By the Georgian period, The White Horse on Bridge Street was Tadcaster's most important coaching inn. With the construction of the railways, the trade of the inns fell, and in 1841 the inn closed, and was converted into three houses. In 1855, Albert Denison, 1st Baron Londesborough, wished to establish a hotel in the town, to put up his guests. He purchased the property, recombining the houses to create the Londesborough Arms hotel.

From 1875 to 1877, the town's Anglican services were held in the hotel, while St Mary's Church was being rebuilt. The hotel remained open until 1976, when it was purchased by Samuel Smith Old Brewery. The building was combined with the neighbouring Old Town Hall, and converted into offices for the brewery.
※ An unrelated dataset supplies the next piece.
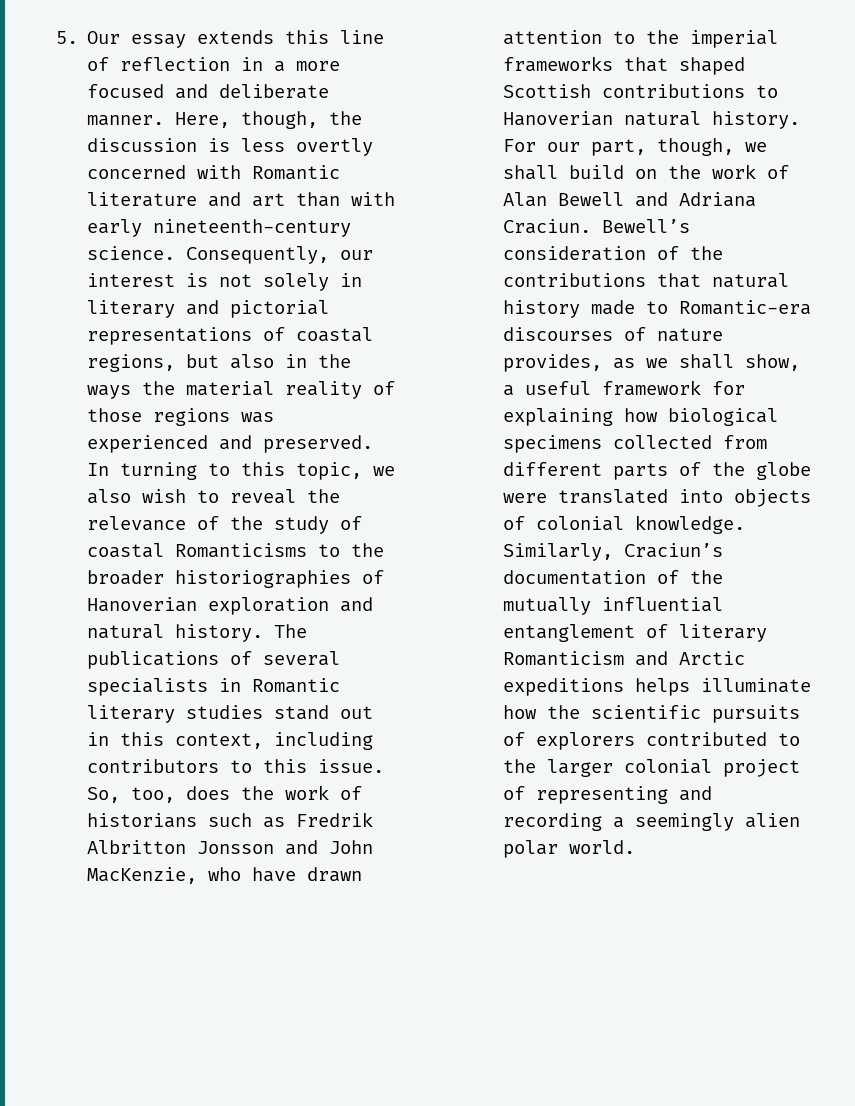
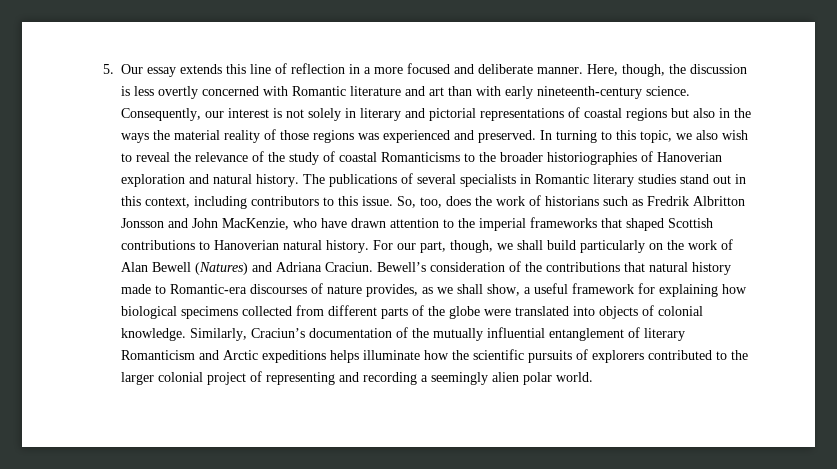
[87,354,176,372] regions, -> [625,108,667,121] regions
(625, 172) none -> [579,240,645,253] particularly
(625, 199) none -> [194,262,248,275] (Natures)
In 1985, it was Grade II listed.

The building is late 18th century, with 19th-century alterations. It is built of brick, with stone dressings and a slate roof. It has three storeys and is three bays wide, with a central entrance. It has double doors, below a fanlight, with a frieze and cornice, and the brewery logo in wrought iron above. The outer bays are canted, and there are chimney stacks at each end of the building. Inside, there is a central hallway with an 18th-century staircase, and two ground floor rooms have elaborate 19th-century mouldings.